GNRC Hospitals Private Limited is a private hospital company that focuses on delivering ultra-low cost health care in North East India. Through architectural innovations and placing their hospitals in strategic locations, GNRC is able to provide patients with services that range from 10 to 600 rupees (USD 00.15 – 10). Additionally, the GNRC hospitals are in areas where healthcare is not usually available. From there, the GNRC doctors map out villages where people would have a hard time accessing the hospital and regularly send out mobile vans that provide healthcare services. GNRC was granted the 2014 India Development Marketplace grant to scale their operations at their Guwahati hospital.

Social enterprises such as GNRC and WaterLife often see immediate success as investors, both private and public, provide seed funding and see early stage returns. Unfortunately, many of these social enterprises lose their early success as funding ends, and they still lack the capacity to scale their operations to other regions, cities, or countries. At this stage, investors are less likely to fund scale up programs as they show little returns.

The World Bank Group’s Social Enterprise Innovations program aims to support social enterprises through this time period in order to ensure that the social enterprise innovations have the potential to reach maturity and scale, and push the frontier of service delivery to the most deprived. Because of this intervention, hundreds of organizations are able to expand their reach, develop their capacity, and share their lessons with other social enterprises and governments. 

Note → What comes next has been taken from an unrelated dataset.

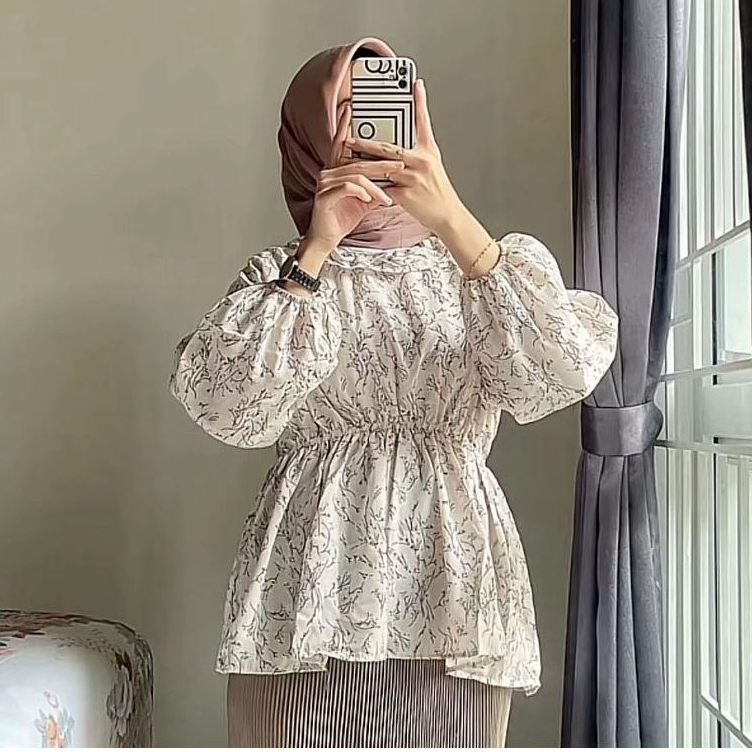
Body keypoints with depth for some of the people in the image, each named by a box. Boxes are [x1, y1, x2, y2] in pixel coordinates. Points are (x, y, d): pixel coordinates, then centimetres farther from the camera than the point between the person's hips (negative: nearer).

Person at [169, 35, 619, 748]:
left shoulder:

Both social enterprises were supported through the Social Enterprise Innovations program and its Development Marketplace competitions platform. The program supports the mainstreaming of innovations from social enterprises in service delivery into the World Bank Group’s engagements with governments across the world. It employs a multifaceted approach that combines four components: i) facilitating a public-private dialogue in order to address systemic constraints and opportunities for scaling social enterprises; ii) leveraging, knowledge and experience in the social enterprise sector to facilitate learning and uptake of models that work, (iii) producing learning materials that address gaps in operating capacity of social enterprises, and (iv) supporting WBG staff and partners through competitions to identify social enterprise innovations with potential to scale. Through this approach, the program positions the social enterprise agenda as an important solution to improving the lives of those who live in extreme poverty.